外見的には、色やデザインが限定され、職場によってはふさわしくない場合がある。
機能的には、服としてシャツの上に羽織る構造の為、使用する時は羽織り、使用しない時は脱ぐ必要がある、送風した空気はシャツの上を流れ、体温を下げる効率が劣る、内側に空気の流路を確保するスペーサーがあり、後身頃に送風機がある為、椅子に座るデスクワークには不向きである。
【0004】
近年、空調設備がある屋内でも、節電等の観点から室温が高めに設定さたオフィスでは、小型ファン等の局所的空冷装置の需要があるが、色やデザインが限定された専用の衣服をシャツの上に羽織って背中から送風する、送風機と衣服が一体の空調衣服の方式は、寸法面、価格面、外見面、機能面から適当ではなかった。
【先行技術文献】
【特許文献】
【0005】
【特許文献1】特許公開2006−132040
【発明の概要】
【発明が解決しようとする課題】
【0006】
解決しようとする問題点は、衣服内へ送風するという目的に対して、空調衣服が、送風機本体だけでは機能せず、送風機本体を着脱する用具、送風用の穴、空気の流路を確保するスペーサ等備えた専用の衣服と一体となって機能する空調衣服として製品化されている為、寸法的に嵩張る点、価格的に高価である点、外見的に色やデザインが限定される点、機能的に使用する度に羽織ったり脱いだりする必要があり、空気がシャツの上を流れる為、体温を下げる効率が劣る等の点である。
【課題を解決するための手段】
【0007】
本発明は、送風機本体を着脱する用具、送風用の穴、空気の流路を確保するスペーサ等を備えた専用の衣服を必要とせず、送風機単体で機能し、オフィス等で装用される通常のシャツに簡単に着脱でき、シャツの下のより皮膚に近い層へ直接送風して効率的に体温を下げることができるよう、シャツの左右の前立てを、上下に隣り合う2つのボタンで留めることで、2つのボタンと前後に重なり合う左右の前立ての間に、左右方向に構成される紡錘状の隙間に、勘合する断面を持つ外殻の内部に、送風機と電源を納め、送風機の吸気側から外殻の一端まで吸気ダクトを配し、先端を吸気口として外殻の外に向けて開口し、送風機の排気側から外殻の他端まで排気ダクトを配し、先端を排気口として外殻の外に向けて開口し、外殻の表面に脱落を防止する為の突起部として、シャツに留めるクリップを設けたことを特徴とする。
【発明の効果】
【0008】
本発明の、シャツの前立てに挿して使う衣服内送風機は、送風機本体を着脱する用具、送風用の穴、空気の流路を確保するスペーサを備えた専用の衣服を必要としない為、携帯、着用、取扱い、収納に適した小型軽量かつ安価であり、使用する度に着替える必要がなく、通常のシャツのままで左右の前立ての上下に並ぶ2つのボタンの間に、本発明のシャツの前立てに挿して使う衣服内送風機を挿し込んで、上のボタンにクリップを掛けるだけで手軽に装着でき、外見上の違和感がなく、外殻が、左右の前立ての間の紡錘状の隙間に勘合する為、送風した空気は前立ての間からほとんど逆流せず、シャツの内側を通り、汗の蒸散を促進して体温を下げ、襟元や袖口から排気される。
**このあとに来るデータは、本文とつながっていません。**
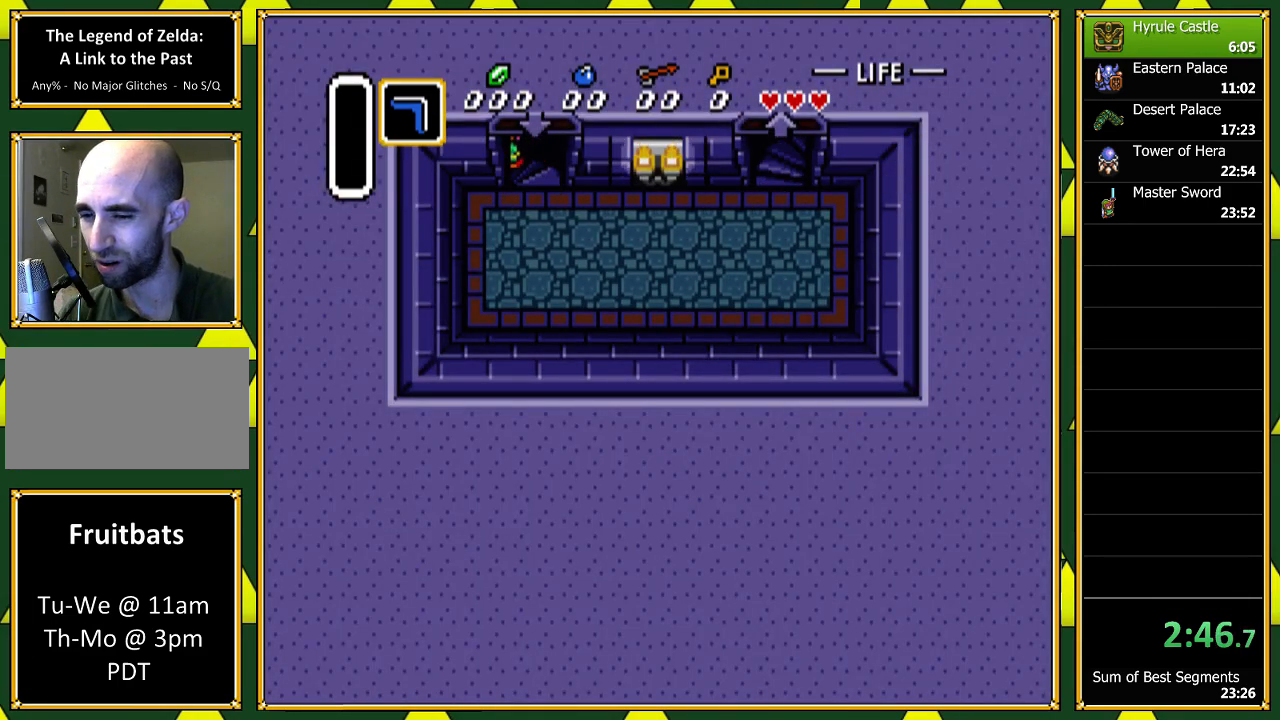
{"buttons": ["A"], "events": [[167, "A", "down"]]}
さらに、左右の前立ての間に挿し込んで装着することで、外殻の厚み分だけ前立てが膨んで、シャツと体の間に自然に空間が生まれ、その空間へ送風する為、空気の流路を作るスペーサ等が無くとも、送風された空気はシャツの内部を通って襟元や袖口から排気される。
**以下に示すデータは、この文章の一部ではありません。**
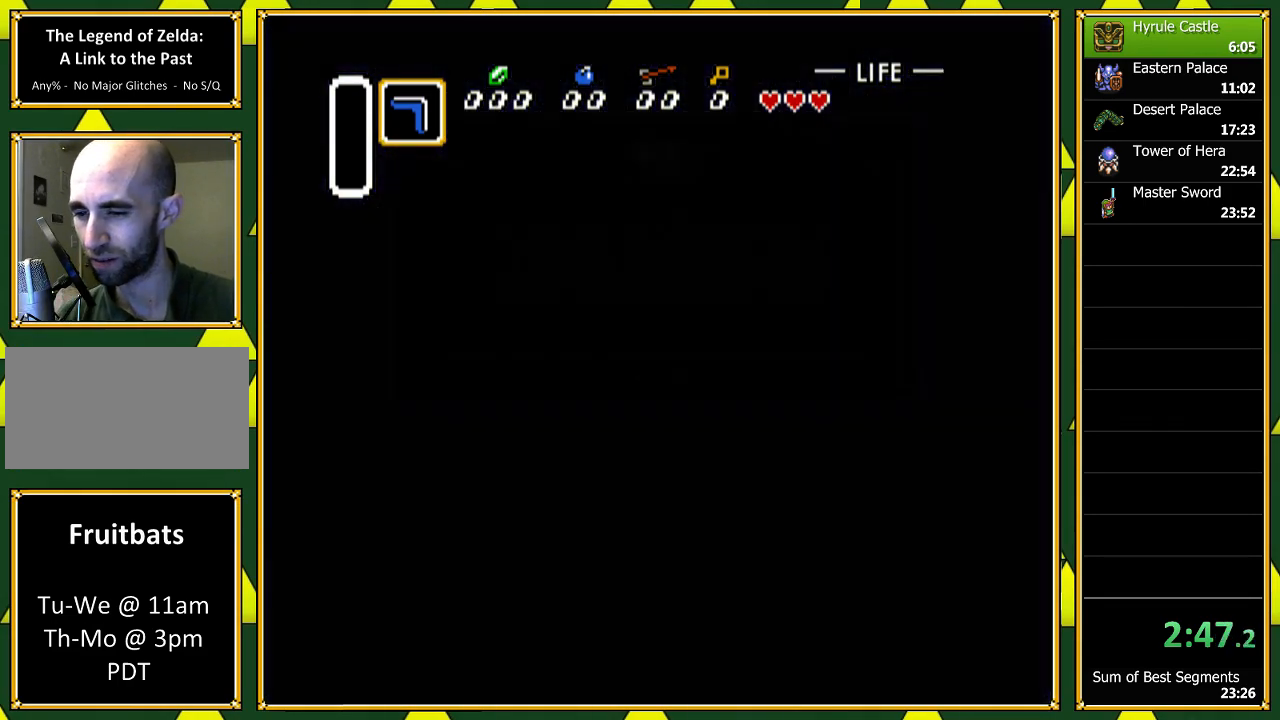
{"buttons": [], "events": [[467, "A", "up"]]}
同時に、送風によりシャツ内の気圧が上がってシャツが膨らみ、左右の前立ての他の部分は密着し、スペーサが無くともシャツと体の間に空気の流路が形成される。
シャツの下のより皮膚に近い層へ直接送風する為、効率的に汗を蒸散させ、体温を下げることができる。
送風機をシャツの左右の前立ての間にほぼ隠れる形で挿し込んで装着する為、装着しても目立たず、体の前面に装着する為、背もたれのある椅子に座るデスクワークでも違和感なく利用できる等の利点がある。
【図面の簡単な説明】
【0009】
【図1】シャツの前立てに挿して使う衣服内送風機を、シャツ左右の前立ての間へ装着したイメージ図である。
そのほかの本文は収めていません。